Your assignment: In the records below, find the line containing "ortodontski pregled" and the line containing "освещения на любую"; please repeat exactly the lines from one to the other, both included, and nothing more.

(Page-level text extractions)
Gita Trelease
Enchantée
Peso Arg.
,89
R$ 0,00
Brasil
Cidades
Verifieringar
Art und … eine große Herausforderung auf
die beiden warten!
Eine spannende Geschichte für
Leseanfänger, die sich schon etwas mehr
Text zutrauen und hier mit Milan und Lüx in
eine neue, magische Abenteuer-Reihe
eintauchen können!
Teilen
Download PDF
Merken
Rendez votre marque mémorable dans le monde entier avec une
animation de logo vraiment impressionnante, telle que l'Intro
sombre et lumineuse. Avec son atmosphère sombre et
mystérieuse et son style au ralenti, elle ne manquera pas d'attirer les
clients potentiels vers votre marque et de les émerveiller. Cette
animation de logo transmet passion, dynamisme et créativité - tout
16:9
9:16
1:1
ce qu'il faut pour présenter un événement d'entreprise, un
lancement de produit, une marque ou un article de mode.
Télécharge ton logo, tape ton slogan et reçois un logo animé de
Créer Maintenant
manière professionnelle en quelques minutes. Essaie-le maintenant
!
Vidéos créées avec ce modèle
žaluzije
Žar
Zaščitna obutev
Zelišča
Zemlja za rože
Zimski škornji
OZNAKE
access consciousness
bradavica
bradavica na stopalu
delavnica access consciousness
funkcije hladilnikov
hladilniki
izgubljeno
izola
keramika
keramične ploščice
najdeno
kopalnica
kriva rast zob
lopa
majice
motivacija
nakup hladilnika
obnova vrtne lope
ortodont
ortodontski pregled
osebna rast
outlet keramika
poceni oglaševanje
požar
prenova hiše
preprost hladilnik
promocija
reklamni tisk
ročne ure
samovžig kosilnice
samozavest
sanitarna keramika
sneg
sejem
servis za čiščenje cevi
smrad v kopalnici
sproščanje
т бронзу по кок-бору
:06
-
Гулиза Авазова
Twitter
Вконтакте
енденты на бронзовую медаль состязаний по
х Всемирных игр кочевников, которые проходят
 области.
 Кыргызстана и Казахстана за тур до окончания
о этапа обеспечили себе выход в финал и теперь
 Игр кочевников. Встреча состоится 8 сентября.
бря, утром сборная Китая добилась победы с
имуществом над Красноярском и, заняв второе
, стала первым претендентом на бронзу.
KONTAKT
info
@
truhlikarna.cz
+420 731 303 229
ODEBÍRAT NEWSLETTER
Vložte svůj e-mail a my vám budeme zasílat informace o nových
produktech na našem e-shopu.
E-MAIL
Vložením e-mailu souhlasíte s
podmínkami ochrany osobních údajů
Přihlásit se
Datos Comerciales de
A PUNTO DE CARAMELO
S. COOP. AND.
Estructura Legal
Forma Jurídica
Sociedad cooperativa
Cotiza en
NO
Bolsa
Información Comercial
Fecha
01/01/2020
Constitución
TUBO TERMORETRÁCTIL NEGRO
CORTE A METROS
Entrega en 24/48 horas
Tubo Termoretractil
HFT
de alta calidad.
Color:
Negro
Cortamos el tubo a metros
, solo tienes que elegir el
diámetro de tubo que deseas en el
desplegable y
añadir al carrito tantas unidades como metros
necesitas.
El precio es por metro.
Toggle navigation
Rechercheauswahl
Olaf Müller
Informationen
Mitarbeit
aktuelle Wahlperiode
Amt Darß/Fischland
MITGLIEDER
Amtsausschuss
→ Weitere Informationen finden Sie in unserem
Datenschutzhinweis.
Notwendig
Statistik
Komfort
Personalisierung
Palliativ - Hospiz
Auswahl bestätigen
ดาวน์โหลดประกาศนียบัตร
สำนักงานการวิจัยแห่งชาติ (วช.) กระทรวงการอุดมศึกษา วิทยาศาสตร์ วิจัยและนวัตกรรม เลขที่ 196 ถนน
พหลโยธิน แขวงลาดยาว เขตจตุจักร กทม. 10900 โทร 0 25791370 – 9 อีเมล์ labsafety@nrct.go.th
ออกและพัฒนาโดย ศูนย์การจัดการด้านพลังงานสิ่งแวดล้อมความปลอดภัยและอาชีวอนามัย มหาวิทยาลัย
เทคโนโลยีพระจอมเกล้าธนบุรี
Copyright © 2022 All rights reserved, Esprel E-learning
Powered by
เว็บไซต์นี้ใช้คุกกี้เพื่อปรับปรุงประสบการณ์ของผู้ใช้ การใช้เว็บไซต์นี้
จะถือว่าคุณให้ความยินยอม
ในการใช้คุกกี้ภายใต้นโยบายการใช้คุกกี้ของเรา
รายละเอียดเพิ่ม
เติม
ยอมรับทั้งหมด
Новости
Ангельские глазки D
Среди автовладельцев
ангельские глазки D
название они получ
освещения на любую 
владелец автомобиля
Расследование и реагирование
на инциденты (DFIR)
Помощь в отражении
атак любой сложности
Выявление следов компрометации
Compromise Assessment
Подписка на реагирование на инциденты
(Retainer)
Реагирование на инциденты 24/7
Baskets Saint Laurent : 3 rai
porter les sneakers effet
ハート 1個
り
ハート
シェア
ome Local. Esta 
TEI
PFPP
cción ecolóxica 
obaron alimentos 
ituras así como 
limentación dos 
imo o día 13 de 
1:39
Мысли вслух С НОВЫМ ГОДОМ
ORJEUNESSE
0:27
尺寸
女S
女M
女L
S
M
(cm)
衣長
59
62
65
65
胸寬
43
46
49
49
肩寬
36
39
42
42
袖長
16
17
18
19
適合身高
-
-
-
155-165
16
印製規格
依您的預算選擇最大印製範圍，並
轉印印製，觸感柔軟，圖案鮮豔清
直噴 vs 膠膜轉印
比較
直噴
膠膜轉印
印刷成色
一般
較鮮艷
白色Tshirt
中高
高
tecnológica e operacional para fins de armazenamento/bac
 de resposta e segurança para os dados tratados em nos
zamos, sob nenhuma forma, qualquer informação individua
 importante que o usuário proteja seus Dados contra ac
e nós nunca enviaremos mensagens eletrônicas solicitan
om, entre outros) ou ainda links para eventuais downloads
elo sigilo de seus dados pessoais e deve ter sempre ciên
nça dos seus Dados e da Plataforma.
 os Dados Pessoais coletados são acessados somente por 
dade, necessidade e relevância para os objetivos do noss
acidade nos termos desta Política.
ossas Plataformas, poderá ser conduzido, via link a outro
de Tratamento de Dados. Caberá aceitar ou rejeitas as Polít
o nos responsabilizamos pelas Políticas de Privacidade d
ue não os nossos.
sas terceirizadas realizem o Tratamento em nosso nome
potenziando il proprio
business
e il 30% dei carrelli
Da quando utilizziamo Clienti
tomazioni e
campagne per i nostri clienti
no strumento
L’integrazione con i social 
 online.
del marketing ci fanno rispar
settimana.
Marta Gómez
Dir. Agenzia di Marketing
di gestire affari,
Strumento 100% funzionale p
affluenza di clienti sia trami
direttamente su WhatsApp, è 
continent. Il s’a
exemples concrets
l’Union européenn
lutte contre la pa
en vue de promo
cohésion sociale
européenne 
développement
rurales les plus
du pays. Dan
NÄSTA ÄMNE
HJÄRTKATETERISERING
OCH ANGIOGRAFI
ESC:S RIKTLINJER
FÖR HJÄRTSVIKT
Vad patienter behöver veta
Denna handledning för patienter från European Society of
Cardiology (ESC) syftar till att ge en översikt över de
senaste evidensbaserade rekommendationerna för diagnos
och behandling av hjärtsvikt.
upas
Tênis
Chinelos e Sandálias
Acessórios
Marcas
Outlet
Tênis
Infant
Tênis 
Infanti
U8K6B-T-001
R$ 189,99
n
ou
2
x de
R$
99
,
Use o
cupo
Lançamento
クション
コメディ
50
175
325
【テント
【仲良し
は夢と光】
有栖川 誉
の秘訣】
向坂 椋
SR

Finished task:
ortodontski pregled
osebna rast
outlet keramika
poceni oglaševanje
požar
prenova hiše
preprost hladilnik
promocija
reklamni tisk
ročne ure
samovžig kosilnice
samozavest
sanitarna keramika
sneg
sejem
servis za čiščenje cevi
smrad v kopalnici
sproščanje
т бронзу по кок-бору
:06
-
Гулиза Авазова
Twitter
Вконтакте
енденты на бронзовую медаль состязаний по
х Всемирных игр кочевников, которые проходят
 области.
 Кыргызстана и Казахстана за тур до окончания
о этапа обеспечили себе выход в финал и теперь
 Игр кочевников. Встреча состоится 8 сентября.
бря, утром сборная Китая добилась победы с
имуществом над Красноярском и, заняв второе
, стала первым претендентом на бронзу.
KONTAKT
info
@
truhlikarna.cz
+420 731 303 229
ODEBÍRAT NEWSLETTER
Vložte svůj e-mail a my vám budeme zasílat informace o nových
produktech na našem e-shopu.
E-MAIL
Vložením e-mailu souhlasíte s
podmínkami ochrany osobních údajů
Přihlásit se
Datos Comerciales de
A PUNTO DE CARAMELO
S. COOP. AND.
Estructura Legal
Forma Jurídica
Sociedad cooperativa
Cotiza en
NO
Bolsa
Información Comercial
Fecha
01/01/2020
Constitución
TUBO TERMORETRÁCTIL NEGRO
CORTE A METROS
Entrega en 24/48 horas
Tubo Termoretractil
HFT
de alta calidad.
Color:
Negro
Cortamos el tubo a metros
, solo tienes que elegir el
diámetro de tubo que deseas en el
desplegable y
añadir al carrito tantas unidades como metros
necesitas.
El precio es por metro.
Toggle navigation
Rechercheauswahl
Olaf Müller
Informationen
Mitarbeit
aktuelle Wahlperiode
Amt Darß/Fischland
MITGLIEDER
Amtsausschuss
→ Weitere Informationen finden Sie in unserem
Datenschutzhinweis.
Notwendig
Statistik
Komfort
Personalisierung
Palliativ - Hospiz
Auswahl bestätigen
ดาวน์โหลดประกาศนียบัตร
สำนักงานการวิจัยแห่งชาติ (วช.) กระทรวงการอุดมศึกษา วิทยาศาสตร์ วิจัยและนวัตกรรม เลขที่ 196 ถนน
พหลโยธิน แขวงลาดยาว เขตจตุจักร กทม. 10900 โทร 0 25791370 – 9 อีเมล์ labsafety@nrct.go.th
ออกและพัฒนาโดย ศูนย์การจัดการด้านพลังงานสิ่งแวดล้อมความปลอดภัยและอาชีวอนามัย มหาวิทยาลัย
เทคโนโลยีพระจอมเกล้าธนบุรี
Copyright © 2022 All rights reserved, Esprel E-learning
Powered by
เว็บไซต์นี้ใช้คุกกี้เพื่อปรับปรุงประสบการณ์ของผู้ใช้ การใช้เว็บไซต์นี้
จะถือว่าคุณให้ความยินยอม
ในการใช้คุกกี้ภายใต้นโยบายการใช้คุกกี้ของเรา
รายละเอียดเพิ่ม
เติม
ยอมรับทั้งหมด
Новости
Ангельские глазки D
Среди автовладельцев
ангельские глазки D
название они получ
освещения на любую 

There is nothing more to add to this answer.